1. A method comprising:

at an electronic device including a processor and non-transitory memory:

displaying a computer-generated reality (CGR) environment including an asset associated with a model and having a plurality of asset states;

receiving a user input indicative of a training request;

selecting, based on the user input, a training focus indicating one or more of the plurality of asset states;

generating a set of training data including a plurality of training instances weighted according to the training focus; and

training the model on the set of training data.

2. The method of claim 1, wherein the user input includes speech.

3. The method of claim 2, wherein selecting the training focus includes:

converting the speech to a text representation of the speech;

parsing the text representation of the speech with a natural language parsing algorithm to identify one or more of the plurality of asset states; and

selecting the training focus based on the identified one or more of the plurality of asset states.

4. The method of any of claims 1-3, wherein the user input indicates a video.

5. The method of claim 4, wherein selecting the training focus includes:

performing video analysis on the video to identify one or more of the plurality of asset states; and

6. The method of any of claims 1-5, wherein selecting the training focus includes:

determining a plurality of candidate training focuses, each indicating a different set of one or more of the plurality of asset states; and

selecting one of the plurality of candidate training focuses as the training focus.

7. The method of claim 6, wherein at least one of the plurality of candidate training focuses indicates a single one of the plurality of asset states.

8. The method of claims 6 or 7, wherein at least one of the plurality of candidate training focuses indicates a function of two or more of the plurality of asset states.

9. The method of any of claims 6-8, wherein selecting one of the plurality of candidate training focuses as the training focus includes:

ranking the plurality of candidate training focuses; and

selecting one of the candidate training focuses as the training focus based on the ranking.

10. The method of claim 9, wherein ranking the plurality of candidate training focuses is based on asset state recency.

11. The method of claims 9 or 10, wherein ranking the plurality of candidate training focuses is based on the user input.

12. The method of any of claims 1-11, wherein selecting the training focus includes: selecting a potential training focus indicating one or more of the plurality of asset states; and

presenting a natural language confirmation of the potential training focus.

13. The method of claim 12, wherein selecting the training focus further includes receiving a user input confirming the potential training focus and selecting the potential training focus as the training focus.

14. The method of claim 12, wherein selecting the training focus further includes receiving a user input modifying the potential training focus and selecting the modified potential training focus as the training focus.

15. The method of claim 12, wherein selecting the training focus further includes receiving a user input negating the potential training focus and selecting a different potential training focus as the training focus.
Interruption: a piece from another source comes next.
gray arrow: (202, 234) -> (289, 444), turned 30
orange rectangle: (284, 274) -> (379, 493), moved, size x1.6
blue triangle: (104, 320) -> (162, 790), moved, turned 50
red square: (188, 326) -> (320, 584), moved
16. The method of any of claims 1-15, wherein the model includes a neural network model.

17. A device comprising:

one or more processors;

a non- transitory memory; and

one or more programs stored in the non-transitory memory, which, when executed by the one or more processors, cause the device to perform any of the methods of claims 1-17.

18. A non-transitory memory storing one or more programs, which, when executed by one or more processors of a device, cause the device to perform any of the methods of claims 1-17.

19. A device comprising:

one or more processors;

a non-transitory memory; and means for causing the device to perform any of the methods of claims 1-17.

20. A device comprising:

a non- transitory memory; and

one or more processors to:

display a computer-generated reality (CGR) environment including an asset associated with a model and having a plurality of asset states;

receive a user input indicative of a training request;

select, based on the user input, a training focus indicating one or more of the plurality of asset states;

generate a set of training data including a plurality of training instances weighted according to the training focus; and

train the model on the set of training data.